Übrigens …

Vögel im Köln, Schauspiel

Von religiösem Zwang und Selbstbestimmung

Man denkt an Romeo und Julia, nicht selten auch an den weisen Nathan. Denn es geht um Leben, Liebe und Tod. Um die Liebe zwischen einem Berliner Juden, dem Jungen Eitan, und einer Palästinenserin, der ebenso jungen Wahida. Und es geht zugleich um mehr: um die Frage nach der eigenen Identität: Bin ich Jude, bin ich Araber, oder einfach „nur“ Mensch „Unseren Genen“, so der aufsässige Eitan, „ist das egal“. Da spricht der aufgeklärte Biogenetiker - und die dramatischen Folgen sind absehbar.

Denn mögen sich die Beiden auch lieben. Da ist immer noch die Familie, sind die religiös-kulturellen Wurzeln, von denen zu lösen keinem so recht gelingen mag. Und als sich herausstellt, dass Eitans sich als Jude kompromisslos gebender Vater David in Wirklichkeit ein arabisches Findelkind ist, einst nach einem Kriegsgemetzel von Davids Vater Etgar gerettet, droht eine ganze Welt zusammenzubrechen.

Unterkühlt ist die erste Szene in Stefan Bachmanns Kölner Inszenierung des Stücks, dessen Titel Vögel scheinbare Freiheit verheißt. Sein Autor Wajdi Mouawad, im Libanon geborener, fünfzigjähriger, in Frankreich lebender Frankokanadier, ist mit diesem Drama, das drei Generationen auf drei Zeitebenen miteinander verbindet und zugleich die Unterschiede aufzeigt, ein packendes Stück Zeit-Theater gelungen. Dass sie in vier Sprachen miteinander reden, auf Hebräisch und Arabisch, Englisch und Deutsch- wenn auch mit Übertiteln -, erleichtert zwar nicht gerade das Verständnis, macht aber auch die Fremdheit zwischen den Kulturen deutlich.

Sieben Tische, Stühle, sieben vereinzelte Menschen vor einem Lamellenvorhang (Bühne: Jana Findeklee und Joki Tewes). Hier lernen sich Eitan und Wahida kennen. In New York, in einer Universität-Bibliothek. Und das Drama kann beginnen. Dass beide letztlich nicht aus ihrer vermeintlich so aufgeklärten Haut heraus können, wird sich bald zeigen: Papa David, ein Bulle von einem Mann und jüdischer als jeder Rabbi, überschlägt sich vor Abneigung – Eitands Liebe Wahida gegenüber. Selbst Mama, Ex-DDR-Kommunisten, kommt dagegen nicht an. So wird persönliches Schicksal unauflösbar mit der Zugehörigkeit zu einer Gemeinschaft verbunden – und Mouawads Vögel werden zu einer ambivalenten Metapher sowohl für die Freiheit der Lüfte wie den immer wieder notwendigen Kontakt zur Erde, zu den Wurzeln.

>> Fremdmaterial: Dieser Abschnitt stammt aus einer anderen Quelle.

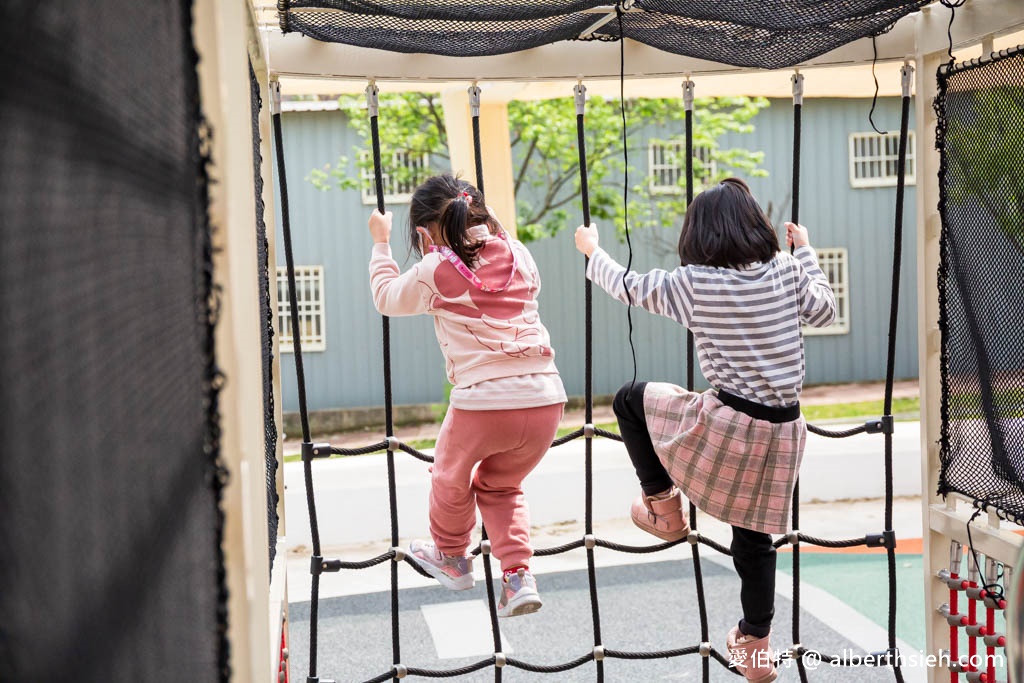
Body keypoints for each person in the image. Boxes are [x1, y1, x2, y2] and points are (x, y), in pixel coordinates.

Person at [574, 177, 836, 682]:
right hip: (784, 429)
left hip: (730, 419)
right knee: (753, 538)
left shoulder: (693, 282)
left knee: (630, 400)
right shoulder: (784, 271)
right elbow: (824, 308)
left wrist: (593, 253)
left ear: (699, 234)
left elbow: (628, 287)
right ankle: (756, 646)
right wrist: (804, 251)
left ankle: (664, 508)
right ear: (755, 226)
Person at [368, 173, 566, 617]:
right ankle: (518, 577)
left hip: (484, 402)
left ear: (422, 234)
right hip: (546, 399)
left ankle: (453, 557)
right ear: (481, 215)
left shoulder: (436, 270)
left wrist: (381, 244)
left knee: (449, 475)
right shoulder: (519, 255)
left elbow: (385, 296)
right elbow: (499, 234)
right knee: (502, 486)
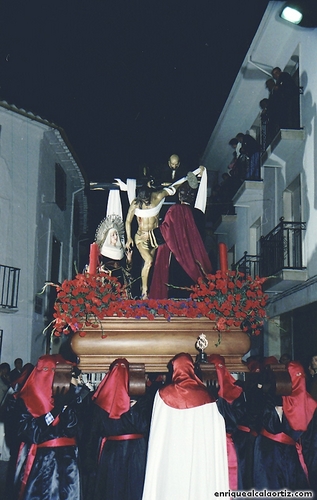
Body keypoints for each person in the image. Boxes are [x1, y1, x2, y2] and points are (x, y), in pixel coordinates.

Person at [142, 353, 229, 499]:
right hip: (199, 455)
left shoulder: (163, 394)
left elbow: (157, 432)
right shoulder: (207, 396)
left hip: (172, 455)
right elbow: (216, 432)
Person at [12, 354, 89, 500]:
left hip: (68, 460)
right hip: (42, 461)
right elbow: (29, 432)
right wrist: (53, 412)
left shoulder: (71, 396)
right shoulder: (25, 400)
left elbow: (75, 429)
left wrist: (68, 405)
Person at [125, 168, 204, 298]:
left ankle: (148, 288)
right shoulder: (135, 204)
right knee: (149, 261)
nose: (145, 203)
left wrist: (193, 174)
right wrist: (129, 238)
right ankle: (144, 291)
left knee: (153, 266)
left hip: (154, 238)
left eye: (147, 201)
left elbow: (173, 188)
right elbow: (128, 221)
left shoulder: (157, 196)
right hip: (141, 237)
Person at [86, 358, 151, 500]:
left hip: (112, 451)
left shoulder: (99, 401)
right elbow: (145, 427)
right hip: (136, 450)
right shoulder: (141, 399)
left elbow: (93, 432)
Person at [253, 361, 315, 494]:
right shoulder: (310, 403)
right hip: (280, 454)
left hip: (273, 454)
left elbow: (271, 425)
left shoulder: (277, 397)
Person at [148, 181, 212, 299]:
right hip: (195, 260)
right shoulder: (199, 214)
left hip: (178, 258)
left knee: (176, 292)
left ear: (179, 196)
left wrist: (153, 230)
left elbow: (165, 231)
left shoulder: (175, 210)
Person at [95, 214, 133, 294]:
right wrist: (101, 270)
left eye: (116, 234)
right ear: (108, 237)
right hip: (108, 276)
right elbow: (97, 264)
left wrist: (129, 259)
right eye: (113, 235)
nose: (115, 236)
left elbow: (127, 269)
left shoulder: (121, 250)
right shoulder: (103, 250)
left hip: (120, 277)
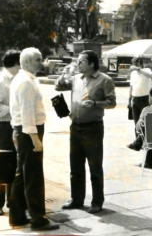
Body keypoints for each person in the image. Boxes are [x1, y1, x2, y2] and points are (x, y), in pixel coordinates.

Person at [56, 50, 116, 214]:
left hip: (93, 128)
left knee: (94, 166)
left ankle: (97, 201)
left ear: (91, 63)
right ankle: (77, 199)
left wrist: (96, 103)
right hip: (75, 126)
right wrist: (62, 76)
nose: (78, 64)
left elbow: (112, 102)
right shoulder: (76, 78)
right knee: (75, 165)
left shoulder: (105, 80)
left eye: (81, 61)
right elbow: (58, 87)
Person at [9, 47, 59, 230]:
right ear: (27, 62)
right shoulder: (26, 82)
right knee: (33, 177)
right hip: (29, 132)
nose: (42, 61)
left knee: (22, 175)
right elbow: (27, 114)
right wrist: (35, 139)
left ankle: (18, 215)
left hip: (24, 131)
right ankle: (38, 219)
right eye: (38, 59)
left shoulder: (26, 79)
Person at [0, 50, 21, 216]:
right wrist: (15, 110)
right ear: (16, 63)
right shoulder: (0, 81)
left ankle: (13, 200)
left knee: (15, 163)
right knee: (1, 162)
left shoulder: (18, 79)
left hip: (17, 125)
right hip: (4, 126)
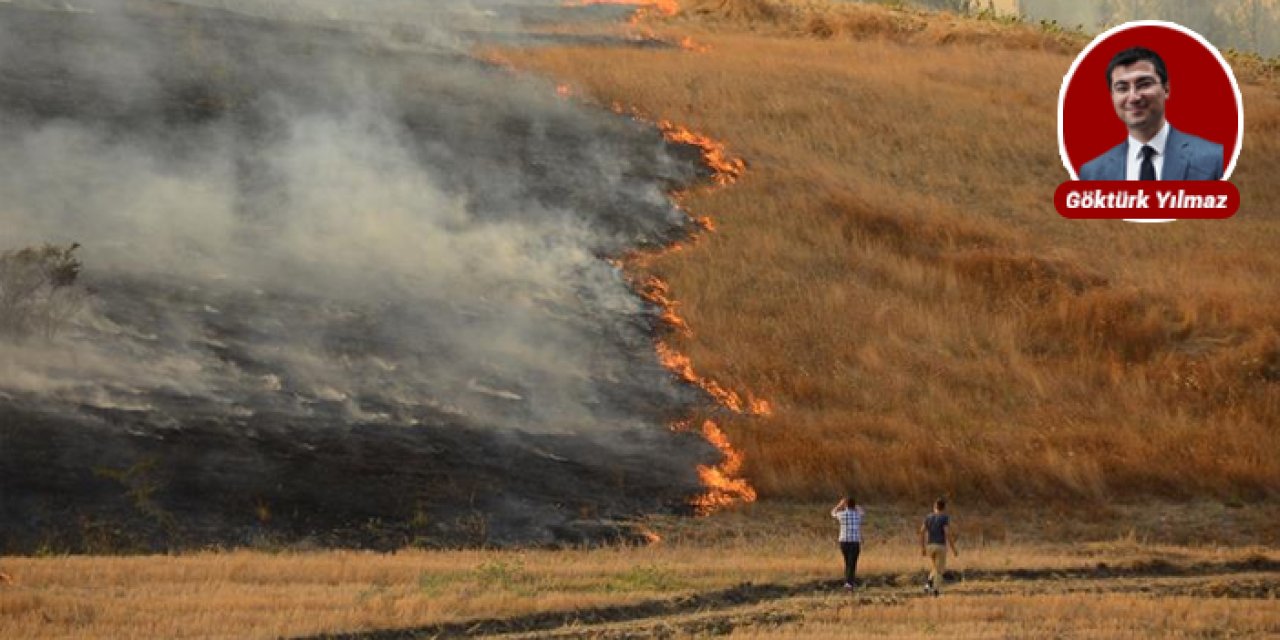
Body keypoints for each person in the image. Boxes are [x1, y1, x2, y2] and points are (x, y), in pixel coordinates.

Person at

Da kann Eitan, der junge Revolutionär, noch so sehr mit den Flügeln schlagen, die Verkrustungen vermag er nicht aufzubrechen. Erst als sich um ihn, den von einer Bombenexplosion schwer Verwundeten, gleich drei Generationen zusammenfinden, deutet sich eine leichte Entspannung an. Zumal Großmutter Leah (Margot Gödrös) und Großvater Etgar (Martin Reinke) das Lügengespinst der Familie um Vater David (Bruno Cathomas) lustvoll zerreißen. Ein altes Trio Infernale, das, böse und weise zugleich, scheinbare Wahrheiten und vermeintlich festgefügte Identitäten abstürzen lässt.

Es gibt, bei aller inszenatorischen Kühle, Szenen, in denen die Emotionen ausbrechen wie Vulkane. Aber auch solche, deren distanzierte Zärtlichkeiten zu rühren vermögen. Wenn Papa David sich von seinem Vater sagen lassen muss, „du bist das, was du verabscheust“ – das arabische Findelkind –, stürzt für ihn eine ganze Welt ein. Morsch war sie und ist sie, auf einer Lüge basierend. Und selbst der wieder genesene Eitan (Nikolay Sidorenko) gesteht: „Ich, Erbe zweier Völker, werde so lange keinen Trost finden, so lange sie sich einander zerreißen" – und fliegt mit Papa David, als wären sie von den Fesseln der Wirklichkeit befreite Vögel, davon.